E’ in quei luoghi mentali che ognuno di noi in base alla propria sensibilità può continuare o meno il suo viaggio alchemico.
Tali opere altro che meramente decorative, descrivono e declinano verso un paesaggio calibrato dal colore e dal gusto estetico, armonioso, ove la nebbia appare impenetrabile ma anche meta finale ed inespugnabile della coscienza, il nostro limite che se oltrepassato genera l’alchimia dell’esistere.
La melodia raffinata del colore diviene elegia che si perde nell’animo per condurci ad una visione eterea delle cose e fungere da approdo ad una meditazione trascendentale. La Steri rende colori tangibili ed immediati che sfuma nella nebbia padana, limite del nulla ed al contempo inizio di una possibile nuova alba della vita, metafora dell’infinito, fede in una presenza d’assoluto cui abbandonarsi con fiducia.
La luce che avvolge queste opere pare volerci condurre in un altro mondo in altre dimensioni che non comprendiamo ma che intuiamo possibili e che sentiamo positive. E’ una luce che ricorda vagamente la maniera dell’illustre Joseph Mallord William Turner (Londra, 23 aprile 1775 – Chelsea, 19 dicembre 1951), ricca di trasparenze e di istinto, che avvolge quel treno che ci appare fuori luogo e fuori tempo anch’esso un mistero che ben si sposa col viaggio come percorso d’illuminazione.
Quasi tutte le opere della Steri individuano una strada avvolta nel silenzio della contemplazione interiore ed avvinta da sensazioni e stati d’animo che Ella propugna meditativa in quegli attimi sospesi nella fisicità immaginifica del fare pittorico.
Jessica allude alla vita alle sue incognite ed al mistero dell’esistere, alla necessità di compiere un percorso irrinunciabile di completamento e di purificazione, al fine di sconfiggere le tenebre dell’ignoranza e della pochezza che ci avvolgono da dall’inizio dei tempi.

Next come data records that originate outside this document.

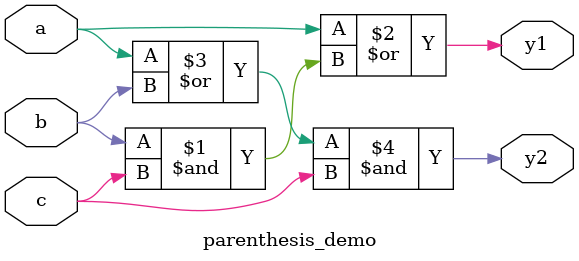
<source format=v>
module parenthesis_demo(
    a,
    b,
    c,
    y1,
    y2
);
    input a;
    input b;
    input c;
    output y1;
    output y2;

    // 没有括号，& 优先级高于 |
    assign y1 = a | b & c;      // 实际等价于 a | (b & c)

    // 有括号，先算 a | b，再与 c 做与运算
    assign y2 = (a | b) & c;    // 强制先算 a | b

endmodule 
</source>
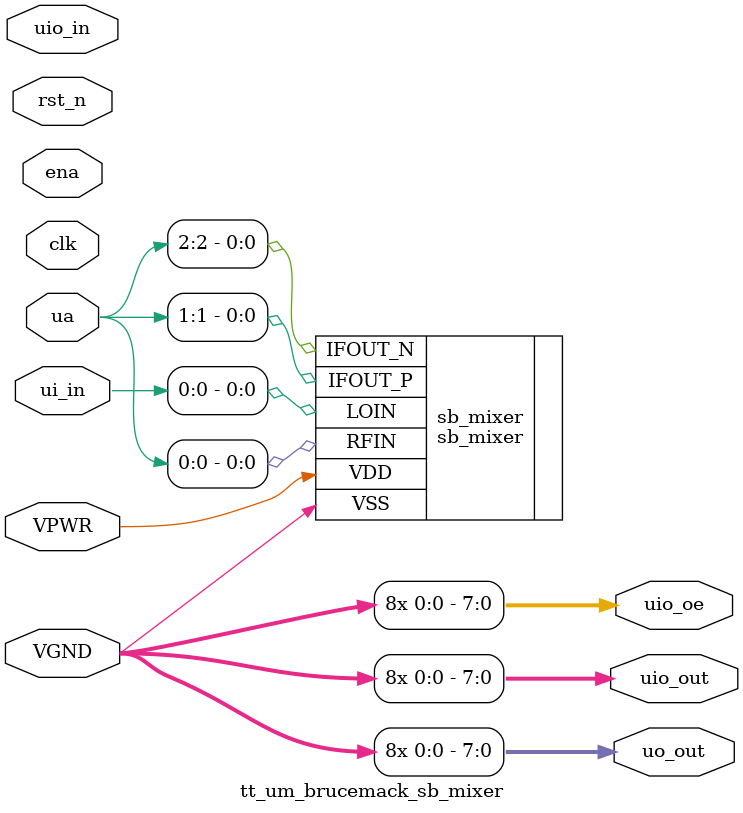
<source format=v>
/*
 * Copyright (c) 2024 Your Name
 * SPDX-License-Identifier: Apache-2.0
 */

`default_nettype none

module tt_um_brucemack_sb_mixer (
    input  wire       VGND,
    input  wire       VPWR,
    input  wire [7:0] ui_in,    // Dedicated inputs
    output wire [7:0] uo_out,   // Dedicated outputs
    input  wire [7:0] uio_in,   // IOs: Input path
    output wire [7:0] uio_out,  // IOs: Output path
    output wire [7:0] uio_oe,   // IOs: Enable path (active high: 0=input, 1=output)
    inout  wire [7:0] ua,       // Analog pins, only ua[5:0] can be used
    input  wire       ena,      // always 1 when the design is powered, so you can ignore it
    input  wire       clk,      // clock
    input  wire       rst_n     // reset_n - low to reset
);

  sb_mixer sb_mixer (
    .IFOUT_P(ua[1]),
    .IFOUT_N(ua[2]),
    .RFIN(ua[0]),
    .VDD(VPWR),
    .VSS(VGND),
    .LOIN(ui_in[0])
  );

   // Pins tied low to avoid floats
   assign uo_out[0] = VGND;
   assign uo_out[1] = VGND;
   assign uo_out[2] = VGND;
   assign uo_out[3] = VGND;
   assign uo_out[4] = VGND;
   assign uo_out[5] = VGND;
   assign uo_out[6] = VGND;
   assign uo_out[7] = VGND;

   assign uio_out[0] = VGND;
   assign uio_out[1] = VGND;
   assign uio_out[2] = VGND;
   assign uio_out[3] = VGND;
   assign uio_out[4] = VGND;
   assign uio_out[5] = VGND;
   assign uio_out[6] = VGND;
   assign uio_out[7] = VGND;

   assign uio_oe[0] = VGND;
   assign uio_oe[1] = VGND;
   assign uio_oe[2] = VGND;
   assign uio_oe[3] = VGND;
   assign uio_oe[4] = VGND;
   assign uio_oe[5] = VGND;
   assign uio_oe[6] = VGND;
   assign uio_oe[7] = VGND;
    
   
endmodule

</source>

La nostra esistenza pur precaria e risibile se colta nel confronto con l’immenso, diviene quasi per assurdo essenziale ed indispensabile in quanto unica ed insostituibile parte del tutto o di un tutto.
I paesaggi che Jessica amabilmente e con appropriata voce cromatica descrive e rende leggibili sono tali da elevare nel colore l’animo. In queste opere ogni banalizzazione riproduttiva trova superamento cogente nel prevalente ed allusivo sguardo interiore. Fascinosa pittura, fucina di emozioni, che indaga sotto metafora di paesaggio il mistero della vita.